Une démarche que prône Donald Kaberuka, ancien de la Banque africaine de développement, « l'Afrique doit réduire la dépendance vis-à-vis de l'aide et favoriser de nouvelles sources alternatives de financement du développement».
La critique de l’aide publique est d’autant plus intéressante lorsqu’elle émane des spécialistes. Pour l’économiste Zambienne, Dambisa Moyo, ancienne employée de la Banque mondiale, l'assistance financière a été et continue d'être pour une grande partie du monde en développement, un total désastre sur le plan économique, politique et humanitaire. Entre 1970 et 1988, quand le flux de l'aide à l'Afrique était à son maximum, le taux de pauvreté des populations s'est accru de façon stupéfiante: il est passé de 11% à 66%. Explique-t-elle dans son livre intitulé ‘‘l'aide fatale’’.
L’apport de l’aide au développement est beaucoup plus nuancé dans certaines études. C’est le cas du rapport de Panel de Haut Niveau sur la Sécurité et le Développement au Sahel, présidé par Issoufou Mahamadou, ancien président de la république du Niger. L’aide publique est aussi « un élément de double comptage, de sur-prescription des bailleurs de fonds, de procédures complexes, de manque d’harmonisation et de faible appropriation par les pays bénéficiaires», indique le rapport avant de préciser que « la dépendance envers les financements extérieurs peut créer des défis, en terme de souveraineté ».

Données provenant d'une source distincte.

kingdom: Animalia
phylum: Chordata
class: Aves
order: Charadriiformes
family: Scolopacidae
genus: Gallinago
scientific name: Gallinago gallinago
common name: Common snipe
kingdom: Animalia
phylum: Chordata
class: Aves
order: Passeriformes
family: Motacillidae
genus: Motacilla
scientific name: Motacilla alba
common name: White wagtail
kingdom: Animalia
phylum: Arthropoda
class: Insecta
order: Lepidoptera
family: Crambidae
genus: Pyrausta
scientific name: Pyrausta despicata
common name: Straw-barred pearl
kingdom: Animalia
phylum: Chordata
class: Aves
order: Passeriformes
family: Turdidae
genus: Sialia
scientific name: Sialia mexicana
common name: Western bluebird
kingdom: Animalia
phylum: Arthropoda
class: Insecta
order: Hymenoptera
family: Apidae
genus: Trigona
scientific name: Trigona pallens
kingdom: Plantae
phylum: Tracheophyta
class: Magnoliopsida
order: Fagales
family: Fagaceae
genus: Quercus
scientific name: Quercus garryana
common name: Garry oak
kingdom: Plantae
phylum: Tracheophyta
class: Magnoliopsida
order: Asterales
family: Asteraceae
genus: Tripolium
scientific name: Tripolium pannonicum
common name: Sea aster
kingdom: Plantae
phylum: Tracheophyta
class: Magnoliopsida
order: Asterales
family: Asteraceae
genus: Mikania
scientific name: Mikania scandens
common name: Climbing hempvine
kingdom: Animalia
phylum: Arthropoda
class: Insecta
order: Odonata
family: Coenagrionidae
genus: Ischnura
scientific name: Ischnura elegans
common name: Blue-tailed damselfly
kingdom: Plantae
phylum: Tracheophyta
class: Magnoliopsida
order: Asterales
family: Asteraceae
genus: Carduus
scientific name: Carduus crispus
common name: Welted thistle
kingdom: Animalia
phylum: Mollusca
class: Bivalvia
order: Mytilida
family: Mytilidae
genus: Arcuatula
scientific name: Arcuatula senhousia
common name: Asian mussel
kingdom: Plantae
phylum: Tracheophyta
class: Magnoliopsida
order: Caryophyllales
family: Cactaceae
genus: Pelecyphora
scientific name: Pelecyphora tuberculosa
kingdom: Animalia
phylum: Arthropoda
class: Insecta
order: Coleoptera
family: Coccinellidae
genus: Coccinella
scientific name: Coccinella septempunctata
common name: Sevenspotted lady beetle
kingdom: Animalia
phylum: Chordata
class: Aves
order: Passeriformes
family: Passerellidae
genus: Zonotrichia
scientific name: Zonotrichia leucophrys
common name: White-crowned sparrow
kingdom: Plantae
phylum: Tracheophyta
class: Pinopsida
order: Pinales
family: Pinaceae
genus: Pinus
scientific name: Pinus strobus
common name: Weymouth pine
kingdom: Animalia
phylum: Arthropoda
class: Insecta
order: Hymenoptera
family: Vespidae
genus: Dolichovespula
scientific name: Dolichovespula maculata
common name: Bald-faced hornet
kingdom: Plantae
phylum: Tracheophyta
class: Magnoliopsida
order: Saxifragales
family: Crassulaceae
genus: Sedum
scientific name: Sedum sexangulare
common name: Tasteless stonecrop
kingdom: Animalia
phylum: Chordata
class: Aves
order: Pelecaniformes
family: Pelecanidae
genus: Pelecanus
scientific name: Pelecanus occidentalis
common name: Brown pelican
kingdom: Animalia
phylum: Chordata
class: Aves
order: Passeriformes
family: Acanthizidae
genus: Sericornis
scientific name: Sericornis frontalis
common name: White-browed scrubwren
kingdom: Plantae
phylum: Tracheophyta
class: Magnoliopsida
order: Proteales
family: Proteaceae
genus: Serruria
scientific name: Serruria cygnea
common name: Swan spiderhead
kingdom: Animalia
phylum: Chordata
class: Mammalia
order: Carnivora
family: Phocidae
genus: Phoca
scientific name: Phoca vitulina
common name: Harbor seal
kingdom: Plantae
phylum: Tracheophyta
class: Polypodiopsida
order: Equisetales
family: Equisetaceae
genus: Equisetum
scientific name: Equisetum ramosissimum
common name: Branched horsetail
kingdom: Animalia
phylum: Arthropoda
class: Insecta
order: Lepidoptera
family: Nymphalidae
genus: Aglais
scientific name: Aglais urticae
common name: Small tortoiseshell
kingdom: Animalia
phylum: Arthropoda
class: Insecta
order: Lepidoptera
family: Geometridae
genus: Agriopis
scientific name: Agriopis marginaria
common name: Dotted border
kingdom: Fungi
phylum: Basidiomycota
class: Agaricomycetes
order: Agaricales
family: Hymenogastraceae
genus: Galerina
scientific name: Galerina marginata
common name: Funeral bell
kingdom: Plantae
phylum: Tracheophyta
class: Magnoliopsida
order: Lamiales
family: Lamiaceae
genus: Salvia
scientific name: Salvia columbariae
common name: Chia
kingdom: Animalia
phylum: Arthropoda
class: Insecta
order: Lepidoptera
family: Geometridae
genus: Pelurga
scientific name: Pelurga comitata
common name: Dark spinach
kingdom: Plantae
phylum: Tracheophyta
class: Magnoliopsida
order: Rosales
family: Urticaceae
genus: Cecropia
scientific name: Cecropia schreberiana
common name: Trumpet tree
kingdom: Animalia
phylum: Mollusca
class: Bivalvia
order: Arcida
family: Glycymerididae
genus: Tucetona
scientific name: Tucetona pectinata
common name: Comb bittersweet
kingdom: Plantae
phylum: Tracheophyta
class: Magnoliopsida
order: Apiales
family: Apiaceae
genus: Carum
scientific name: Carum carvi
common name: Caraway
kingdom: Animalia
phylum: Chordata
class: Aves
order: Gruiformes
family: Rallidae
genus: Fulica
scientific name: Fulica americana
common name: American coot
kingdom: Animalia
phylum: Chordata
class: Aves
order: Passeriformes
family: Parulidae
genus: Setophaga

Des difficultés somme toute liées aux comportements des pays bénéficiaires dont la gouvernance est trop souvent associée au gaspillage et à la corruption, à l’enrichissement d’élites peu soucieuses de l’intérêt collectif.
D’où la mise en place des mécanismes (procédures complexes) de contrôle par les donateurs avec pour conséquence la faible appropriation des fonds.
Toutefois, pour certains experts, une aide efficace doit être conçue dans l’optique de, soit de renforcer, et non pas remplacer, l'énergie et les capacités nationales ; et mettre en place, et non pas remplacer, les sources alternatives de financement du développement.
Comment se détacher de l’aide publique au développement ?
La stratégie développée et recommandée par le Panel de Haut Niveau sur la Sécurité et le Développement au Sahel est celle-ci : « que les pays s’approprient leurs ressources naturelles et créent les conditions d’une croissance moyenne annuelle du PIB de 7% grâce notamment à la restructuration et à la diversification des économies à travers la création des chaînes de valeur ».
Aussi, de porter progressivement le taux de pression fiscale à 25 % du PIB. Sur la base d’un tel taux, un pays comme le Nigéria aurait pu mobiliser plus de 110 milliards de dollars, en 2022, au lieu de 29,5 milliards de dollars rapporte le rapport dressé par le Panel de haut niveau.
L’ensemble des pays de la région aurait pu mobiliser un peu plus de 248 milliards de dollars au lieu de 119 milliards de dollars. Donc il existe un immense gisement de ressources fiscales pour les Etats: il faut être capable de l’exploiter.
Toutefois, l’option d’accroitre la pression fiscale est d’autant plus risquée qu’il faille pour les dirigeants opposer la bonne gouvernance pour convaincre les populations. « Pour élargir leur assiette fiscale, les Etats africains ont besoin de convaincre les citoyens que leurs impôts seront utilisés dans l'intérêt public. Beaucoup d'observateurs considèrent ce contrat implicite entre l'État et le citoyen comme fondamental pour le développement démocratique", a dit M. Kaberuka.